According to Richard Thompson, he loves having Sandy Dillon on tour with him because she "makes me sound cheerful". Dillon is strange, to say the least. With her straight dark hair, pharaoh make-up and thin, elongated body, she looks as if she haunts grave yards at the witching hour, looking for buried inspiration. Her songs are dark and heavy, not least Too Rough, a cacophony of random noise and ironic rock'n'roll postures. When she sings, her voice swoops unnervingly between Betty Boop and John Lee Hooker.
Despite his veteran status, Richard Thompson can still surprise and unsettle too. Armed only with his acoustic guitar, with a fetishistic Vincent Black Lightning motorcycle parked onstage beside him for dramatic effect, he ripped through a potent selection from his bottomless back catalogue.
Dressed in a baggy dark suit and black beret, Thompson bantered matily with the audience, mocking his own meagre record sales and joking facetiously about his lack of superstar status. But when he sings, a deeper, stranger Thompson emerges. His guitar playing is deft and decisive, whether he's piling on the powerchord-strum of Feel So Good or fingerpicking his way with bleak precision through Cold Kisses. Where his speaking voice is diffident and throwaway, he sings with a stridency and power which make you wonder why he ever felt he needed a backing band. In I Misunderstood, he managed to sound both wounded and vengeful; in Shoot Out the Lights, the force of his performance made him seem two feet taller.
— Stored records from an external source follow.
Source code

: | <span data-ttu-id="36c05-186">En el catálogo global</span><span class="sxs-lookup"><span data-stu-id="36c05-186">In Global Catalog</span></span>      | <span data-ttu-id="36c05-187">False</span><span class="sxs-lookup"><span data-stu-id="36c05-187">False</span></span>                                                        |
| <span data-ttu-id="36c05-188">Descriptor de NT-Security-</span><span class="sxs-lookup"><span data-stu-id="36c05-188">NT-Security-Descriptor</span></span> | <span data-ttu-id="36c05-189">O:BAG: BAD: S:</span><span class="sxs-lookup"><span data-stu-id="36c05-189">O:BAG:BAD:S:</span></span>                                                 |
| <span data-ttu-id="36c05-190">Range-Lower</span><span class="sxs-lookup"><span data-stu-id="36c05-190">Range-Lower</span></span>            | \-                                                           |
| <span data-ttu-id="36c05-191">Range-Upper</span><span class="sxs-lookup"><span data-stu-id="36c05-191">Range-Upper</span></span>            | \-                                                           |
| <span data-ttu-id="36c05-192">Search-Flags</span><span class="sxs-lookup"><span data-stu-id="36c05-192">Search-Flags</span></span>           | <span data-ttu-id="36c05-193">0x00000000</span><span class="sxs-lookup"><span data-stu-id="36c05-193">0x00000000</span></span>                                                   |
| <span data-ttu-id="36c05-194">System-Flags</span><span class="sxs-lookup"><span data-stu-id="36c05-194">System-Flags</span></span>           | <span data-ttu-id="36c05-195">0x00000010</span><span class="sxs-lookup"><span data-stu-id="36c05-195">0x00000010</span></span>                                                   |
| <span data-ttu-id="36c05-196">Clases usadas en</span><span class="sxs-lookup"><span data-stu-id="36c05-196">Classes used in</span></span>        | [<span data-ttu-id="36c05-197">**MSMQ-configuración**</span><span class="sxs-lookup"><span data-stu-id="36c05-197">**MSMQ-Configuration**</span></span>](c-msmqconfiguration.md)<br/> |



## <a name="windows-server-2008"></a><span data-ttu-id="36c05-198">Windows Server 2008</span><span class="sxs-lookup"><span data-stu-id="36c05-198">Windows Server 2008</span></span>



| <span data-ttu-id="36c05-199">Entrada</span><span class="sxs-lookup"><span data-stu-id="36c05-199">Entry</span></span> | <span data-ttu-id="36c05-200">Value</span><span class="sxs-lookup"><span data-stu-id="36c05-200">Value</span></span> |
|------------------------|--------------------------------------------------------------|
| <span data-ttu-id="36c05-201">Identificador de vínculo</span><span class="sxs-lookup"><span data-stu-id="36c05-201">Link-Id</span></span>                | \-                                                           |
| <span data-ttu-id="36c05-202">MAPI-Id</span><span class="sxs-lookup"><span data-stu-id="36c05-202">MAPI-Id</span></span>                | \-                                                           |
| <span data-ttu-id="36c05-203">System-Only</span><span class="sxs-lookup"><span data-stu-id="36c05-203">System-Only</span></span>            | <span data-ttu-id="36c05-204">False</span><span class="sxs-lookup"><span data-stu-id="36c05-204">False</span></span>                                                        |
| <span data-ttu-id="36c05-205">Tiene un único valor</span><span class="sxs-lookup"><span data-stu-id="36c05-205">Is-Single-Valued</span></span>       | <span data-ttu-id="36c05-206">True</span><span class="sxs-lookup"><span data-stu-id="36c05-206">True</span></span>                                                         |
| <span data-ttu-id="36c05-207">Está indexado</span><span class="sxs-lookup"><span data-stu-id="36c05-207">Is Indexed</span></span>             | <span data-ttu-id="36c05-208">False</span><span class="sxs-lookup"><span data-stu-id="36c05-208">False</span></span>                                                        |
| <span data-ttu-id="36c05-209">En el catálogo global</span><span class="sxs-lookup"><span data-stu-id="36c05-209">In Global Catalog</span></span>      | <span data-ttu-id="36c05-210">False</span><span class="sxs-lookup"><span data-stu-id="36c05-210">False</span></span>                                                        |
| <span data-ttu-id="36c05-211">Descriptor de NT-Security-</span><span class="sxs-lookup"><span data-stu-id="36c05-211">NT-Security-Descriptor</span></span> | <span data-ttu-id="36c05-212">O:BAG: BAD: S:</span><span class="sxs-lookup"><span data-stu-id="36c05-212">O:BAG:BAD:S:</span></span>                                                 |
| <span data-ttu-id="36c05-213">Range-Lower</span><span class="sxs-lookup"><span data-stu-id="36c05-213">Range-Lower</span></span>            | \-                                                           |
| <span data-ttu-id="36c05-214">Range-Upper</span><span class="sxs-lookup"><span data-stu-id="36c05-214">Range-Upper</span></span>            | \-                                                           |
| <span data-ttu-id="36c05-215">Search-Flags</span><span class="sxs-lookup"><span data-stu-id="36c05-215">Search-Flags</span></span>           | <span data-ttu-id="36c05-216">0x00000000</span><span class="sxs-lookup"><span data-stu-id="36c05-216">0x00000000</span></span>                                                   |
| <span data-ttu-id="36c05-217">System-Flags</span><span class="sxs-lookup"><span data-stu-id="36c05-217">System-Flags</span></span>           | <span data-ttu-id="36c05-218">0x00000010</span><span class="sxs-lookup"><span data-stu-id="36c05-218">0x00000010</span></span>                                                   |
He has always stuck fast to his roots in classic folk music, and he has become a gripping story-teller. He apologised for adding new biker-friendly verses to his Vincent Black Lightning saga, a classic tale of love, death and loyalty. In God Loves a Drunk, a dirge in 3/4 time, he shone a redemptive light on the squalid details of his tale. And if that's not enough, Thompson is the only performer I've ever seen who can change a broken guitar string while ad libbing his way through Twist and Shout. That's worth a Grammy, at least.
Richard Thompson plays the Playhouse, Oxford (01865 798600), tomorrow.